Ubuntu is an ancient African word, meaning: 'I can't configure Debian'.

Comments

  • Lotus-eater
    Lotus-eater Posts: 10,792 Forumite
    Part of the Furniture 10,000 Posts Combo Breaker
    Well it looks very nice, but a soaking with a hose in very dry conditions and then a mulch would probably do on raspberries. Other than that, raspberries don't need watering.
    Freedom is not worth having if it does not include the freedom to make mistakes.
  • Peckedhen
    Peckedhen Posts: 122 Forumite
    Thank you for taking the time to post this. I am needing a way of watering my new square foot gardening raised beds and this, with a timer for when we're away, will do the job admirably.:j
    Preemie hats 9 :j
  • Joly_Roger
    Joly_Roger Posts: 117 Forumite
    Great, I love posts like this, where someone has gone to a lot of effort to show other people how to create something useful, practical, yet cheap.

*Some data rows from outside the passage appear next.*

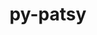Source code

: ---
title: "py-patsy"
layout: cache
categories: [package, develop]
meta: {"compilers": ["gcc@=11.4.0", "gcc@=9.4.0", "oneapi@=2024.2.1"], "num_specs": 14, "num_specs_by_stack": {"e4s": 5, "e4s-neoverse_v1": 2, "e4s-oneapi": 6, "e4s-power": 1, "root": 14}, "oss": ["ubuntu20.04", "ubuntu22.04"], "platforms": ["linux"], "stacks": ["e4s", "e4s-neoverse_v1", "e4s-oneapi", "e4s-power", "root"], "targets": ["neoverse_v1", "ppc64le", "x86_64_v3"], "versions": ["0.5.3", "0.5.4"]}
spec_details: [{"compiler": "oneapi@=2024.2.1", "hash": "2cbrkpo4vbc3vpyvacybsssjbqgtk7wf", "os": "ubuntu22.04", "platform": "linux", "size": "-", "stacks": ["e4s-oneapi", "root"], "target": "x86_64_v3", "variants": ["build_system=python_pip", "~splines"], "versions": ["0.5.4"]}, {"compiler": "gcc@=11.4.0", "hash": "2qnsu7nwe7iijjjzcya4e3npcloz4hgk", "os": "ubuntu22.04", "platform": "linux", "size": "-", "stacks": ["e4s", "root"], "target": "x86_64_v3", "variants": ["build_system=python_pip", "~splines"], "versions": ["0.5.4"]}, {"compiler": "oneapi@=2024.2.1", "hash": "3inslxrj3dbxtpvahbch6elyztr4vuyd", "os": "ubuntu22.04", "platform": "linux", "size": "-", "stacks": ["e4s-oneapi", "root"], "target": "x86_64_v3", "variants": ["build_system=python_pip", "~splines"], "versions": ["0.5.4"]}, {"compiler": "oneapi@=2024.2.1", "hash": "7sqwvvg7nyl2gftsx2bsohbeorrzojre", "os": "ubuntu22.04", "platform": "linux", "size": "-", "stacks": ["e4s-oneapi", "root"], "target": "x86_64_v3", "variants": ["build_system=python_pip", "~splines"], "versions": ["0.5.4"]}, {"compiler": "oneapi@=2024.2.1", "hash": "b6pbaut2c3f2c7q2cns5ffzmfs566keo", "os": "ubuntu22.04", "platform": "linux", "size": "-", "stacks": ["e4s-oneapi", "root"], "target": "x86_64_v3", "variants": ["build_system=python_pip", "~splines"], "versions": ["0.5.4"]}, {"compiler": "gcc@=11.4.0", "hash": "bh4fc53ebdv2swlj2tmvgqthdo2rh5e6", "os": "ubuntu22.04", "platform": "linux", "size": "-", "stacks": ["e4s-neoverse_v1", "root"], "target": "neoverse_v1", "variants": ["build_system=python_pip", "~splines"], "versions": ["0.5.3"]}, {"compiler": "gcc@=11.4.0", "hash": "i7kjab25petbp66v5dygsfovtjnjrmku", "os": "ubuntu22.04", "platform": "linux", "size": "-", "stacks": ["e4s", "root"], "target": "x86_64_v3", "variants": ["build_system=python_pip", "~splines"], "versions": ["0.5.4"]}, {"compiler": "gcc@=11.4.0", "hash": "ittm44dra6j7rzlk6dwoopfzdlbxmlps", "os": "ubuntu22.04", "platform": "linux", "size": "-", "stacks": ["e4s-neoverse_v1", "root"], "target": "neoverse_v1", "variants": ["build_system=python_pip", "~splines"], "versions": ["0.5.3"]}, {"compiler": "gcc@=11.4.0", "hash": "l5bry2fxcdaymgquiycxxczunabjc4e5", "os": "ubuntu22.04", "platform": "linux", "size": "-", "stacks": ["e4s", "root"], "target": "x86_64_v3", "variants": ["build_system=python_pip", "~splines"], "versions": ["0.5.4"]}, {"compiler": "gcc@=11.4.0", "hash": "nvq6qvbekimusjcftzjdh36k5ninkxr5", "os": "ubuntu22.04", "platform": "linux", "size": "-", "stacks": ["e4s", "root"], "target": "x86_64_v3", "variants": ["build_system=python_pip", "~splines"], "versions": ["0.5.4"]}, {"compiler": "gcc@=9.4.0", "hash": "r5ulboimieuo5qp3zdhagx7byr5oyfx7", "os": "ubuntu20.04", "platform": "linux", "size": "-", "stacks": ["e4s-power", "root"], "target": "ppc64le", "variants": ["build_system=python_pip", "~splines"], "versions": ["0.5.3"]}, {"compiler": "gcc@=11.4.0", "hash": "rootgi36dun4vwigdzxqp2zx7h6iesuw", "os": "ubuntu22.04", "platform": "linux", "size": "-", "stacks": ["e4s", "root"], "target": "x86_64_v3", "variants": ["build_system=python_pip", "~splines"], "versions": ["0.5.4"]}, {"compiler": "oneapi@=2024.2.1", "hash": "so5vlgxmxdgrxv3wylihg3y75yckko2e", "os": "ubuntu22.04", "platform": "linux", "size": "-", "stacks": ["e4s-oneapi", "root"], "target": "x86_64_v3", "variants": ["build_system=python_pip", "~splines"], "versions": ["0.5.4"]}, {"compiler": "oneapi@=2024.2.1", "hash": "zcmed3djjmotsxvfft2pb763v7qvnskz", "os": "ubuntu22.04", "platform": "linux", "size": "-", "stacks": ["e4s-oneapi", "root"], "target": "x86_64_v3", "variants": ["build_system=python_pip", "~splines"], "versions": ["0.5.4"]}]
---
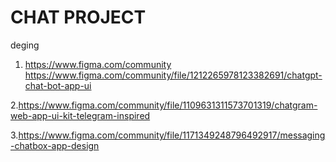 # CHAT PROJECT

deging
1. https://www.figma.com/community
https://www.figma.com/community/file/1212265978123382691/chatgpt-chat-bot-app-ui

2.https://www.figma.com/community/file/1109631311573701319/chatgram-web-app-ui-kit-telegram-inspired

3.https://www.figma.com/community/file/1171349248796492917/messaging-chatbox-app-design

    I don't grow raspberries, but I was thinking of setting up a gravity fed drip irrigation system from a hard to access elevated waterbutt, this technique would work fine.
  • timbim_2
    timbim_2 Posts: 1,292 Forumite
    1,000 Posts Combo Breaker
    Joly_Roger wrote: »
    Great, I love posts like this, where someone has gone to a lot of effort to show other people how to create something useful, practical, yet cheap.
    Thanks.
    Joly_Roger wrote: »
    I don't grow raspberries, but I was thinking of setting up a gravity fed drip irrigation system from a hard to access elevated waterbutt, this technique would work fine.
    I've never tried gravity feeding a soaker hose, but it seems like a good idea. From my experience, there are a few tests you might want to do first.

    The pressure supplied from the butt may be a problem, it'll certainly vary massively as the water level falls, and when it's highest, the hose might run at quite a fast rate, running the but down quite quickly. I'd rig up something simple with a decent size water container and some hose, to see what the watering rate will be like for varying heights. It's possible that it will run at a very low rate, thus meaning that it waters enough if left on all day, you might need to fit a section of very narrow pipe to lower the pressure for that.

    One thing is that you'll need a very big water butt to contain enough water! Although I am planning on rigging up some massive tanks on our flat roof, on both sides of the house to catch all the water from the entire roof. Going to need some major guttering alterations, and some sizeable timbers before we can get that working though!
    Ubuntu is an ancient African word, meaning: 'I can't configure Debian'.
  • Lotus-eater
    Lotus-eater Posts: 10,792 Forumite
    Part of the Furniture 10,000 Posts Combo Breaker
    I've done gravity fed leaky hose watering systems. It works very well, but I've always had a 1000 litre container connected up to it.
    Remember to use a filter (very important, I found out the hard way :D)
    I used to leave it on for about an hour when the tank was fullish, after that, you just leave it on for a bit longer, digging down into the soil is a very good indication of how much you are watering.
    Freedom is not worth having if it does not include the freedom to make mistakes.
  • Primrose
    Primrose Posts: 10,721 Forumite
    Part of the Furniture 10,000 Posts Name Dropper I've been Money Tipped!
    I certainly agree that an automatic watering system can be useful for holidays, etc. but there's one problem that ours suffers from because we're in a high limescale area, and that is that by the end of each season the tiny nozzles in the little watering sprays get thoroughly crusted up with limescale, and the water sprays are reduced to a tiny dribble. They have to be removed every year and soaked in vinegar to clear them out.
  • timbim_2
    timbim_2 Posts: 1,292 Forumite
    1,000 Posts Combo Breaker
    We're in a fairly hard water area (South Downs), but we've never had that problem with soaker hoses. Never tried the micro irrigation systems though.
    Ubuntu is an ancient African word, meaning: 'I can't configure Debian'.